== Data for processing ==

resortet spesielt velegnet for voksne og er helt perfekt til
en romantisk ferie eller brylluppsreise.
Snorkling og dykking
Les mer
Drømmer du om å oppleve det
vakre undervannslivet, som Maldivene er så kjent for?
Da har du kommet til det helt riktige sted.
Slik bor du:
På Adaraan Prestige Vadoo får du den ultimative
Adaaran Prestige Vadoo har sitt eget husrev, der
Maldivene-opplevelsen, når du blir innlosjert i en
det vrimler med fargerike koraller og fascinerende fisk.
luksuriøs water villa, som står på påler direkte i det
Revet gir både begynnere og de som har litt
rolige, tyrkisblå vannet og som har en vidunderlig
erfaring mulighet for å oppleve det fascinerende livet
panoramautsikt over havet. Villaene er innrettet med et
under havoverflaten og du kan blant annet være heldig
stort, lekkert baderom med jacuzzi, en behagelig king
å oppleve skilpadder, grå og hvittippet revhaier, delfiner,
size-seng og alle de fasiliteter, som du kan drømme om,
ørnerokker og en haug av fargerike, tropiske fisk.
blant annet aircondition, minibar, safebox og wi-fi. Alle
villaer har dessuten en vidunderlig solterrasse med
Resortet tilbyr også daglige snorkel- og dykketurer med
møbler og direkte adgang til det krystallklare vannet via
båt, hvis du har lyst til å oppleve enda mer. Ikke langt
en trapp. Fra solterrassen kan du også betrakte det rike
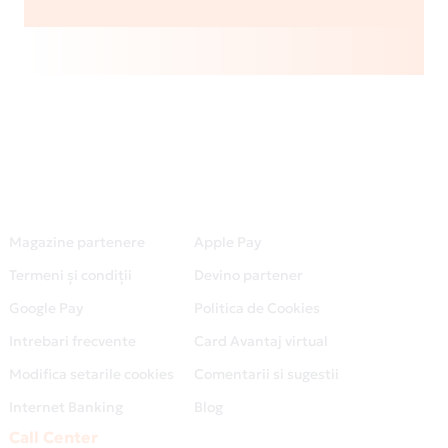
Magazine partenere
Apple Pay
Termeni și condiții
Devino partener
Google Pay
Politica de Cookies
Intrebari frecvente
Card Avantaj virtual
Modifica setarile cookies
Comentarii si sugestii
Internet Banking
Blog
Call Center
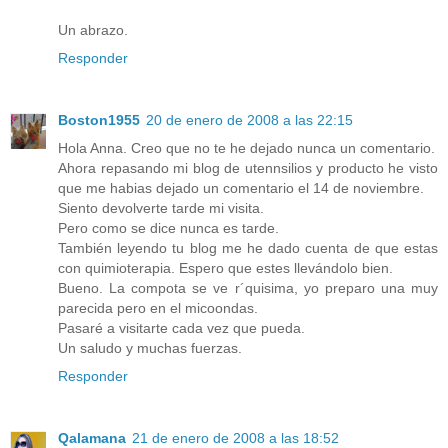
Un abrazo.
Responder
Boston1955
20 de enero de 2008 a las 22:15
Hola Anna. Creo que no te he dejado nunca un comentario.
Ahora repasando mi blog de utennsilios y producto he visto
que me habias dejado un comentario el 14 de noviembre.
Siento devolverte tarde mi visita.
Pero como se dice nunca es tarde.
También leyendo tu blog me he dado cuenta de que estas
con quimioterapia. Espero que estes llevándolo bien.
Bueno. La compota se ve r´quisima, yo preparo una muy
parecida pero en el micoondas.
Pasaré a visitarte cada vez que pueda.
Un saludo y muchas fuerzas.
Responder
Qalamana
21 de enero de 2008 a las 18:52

== What you are asked to do ==
All of the entries above are to be restated word for word, minus the images.

== Final answer ==
resortet spesielt velegnet for voksne og er helt perfekt til
en romantisk ferie eller brylluppsreise.
Snorkling og dykking
Les mer
Drømmer du om å oppleve det
vakre undervannslivet, som Maldivene er så kjent for?
Da har du kommet til det helt riktige sted.
Slik bor du:
På Adaraan Prestige Vadoo får du den ultimative
Adaaran Prestige Vadoo har sitt eget husrev, der
Maldivene-opplevelsen, når du blir innlosjert i en
det vrimler med fargerike koraller og fascinerende fisk.
luksuriøs water villa, som står på påler direkte i det
Revet gir både begynnere og de som har litt
rolige, tyrkisblå vannet og som har en vidunderlig
erfaring mulighet for å oppleve det fascinerende livet
panoramautsikt over havet. Villaene er innrettet med et
under havoverflaten og du kan blant annet være heldig
stort, lekkert baderom med jacuzzi, en behagelig king
å oppleve skilpadder, grå og hvittippet revhaier, delfiner,
size-seng og alle de fasiliteter, som du kan drømme om,
ørnerokker og en haug av fargerike, tropiske fisk.
blant annet aircondition, minibar, safebox og wi-fi. Alle
villaer har dessuten en vidunderlig solterrasse med
Resortet tilbyr også daglige snorkel- og dykketurer med
møbler og direkte adgang til det krystallklare vannet via
båt, hvis du har lyst til å oppleve enda mer. Ikke langt
en trapp. Fra solterrassen kan du også betrakte det rike
Magazine partenere
Apple Pay
Termeni și condiții
Devino partener
Google Pay
Politica de Cookies
Intrebari frecvente
Card Avantaj virtual
Modifica setarile cookies
Comentarii si sugestii
Internet Banking
Blog
Call Center
Un abrazo.
Responder
Boston1955
20 de enero de 2008 a las 22:15
Hola Anna. Creo que no te he dejado nunca un comentario.
Ahora repasando mi blog de utennsilios y producto he visto
que me habias dejado un comentario el 14 de noviembre.
Siento devolverte tarde mi visita.
Pero como se dice nunca es tarde.
También leyendo tu blog me he dado cuenta de que estas
con quimioterapia. Espero que estes llevándolo bien.
Bueno. La compota se ve r´quisima, yo preparo una muy
parecida pero en el micoondas.
Pasaré a visitarte cada vez que pueda.
Un saludo y muchas fuerzas.
Responder
Qalamana
21 de enero de 2008 a las 18:52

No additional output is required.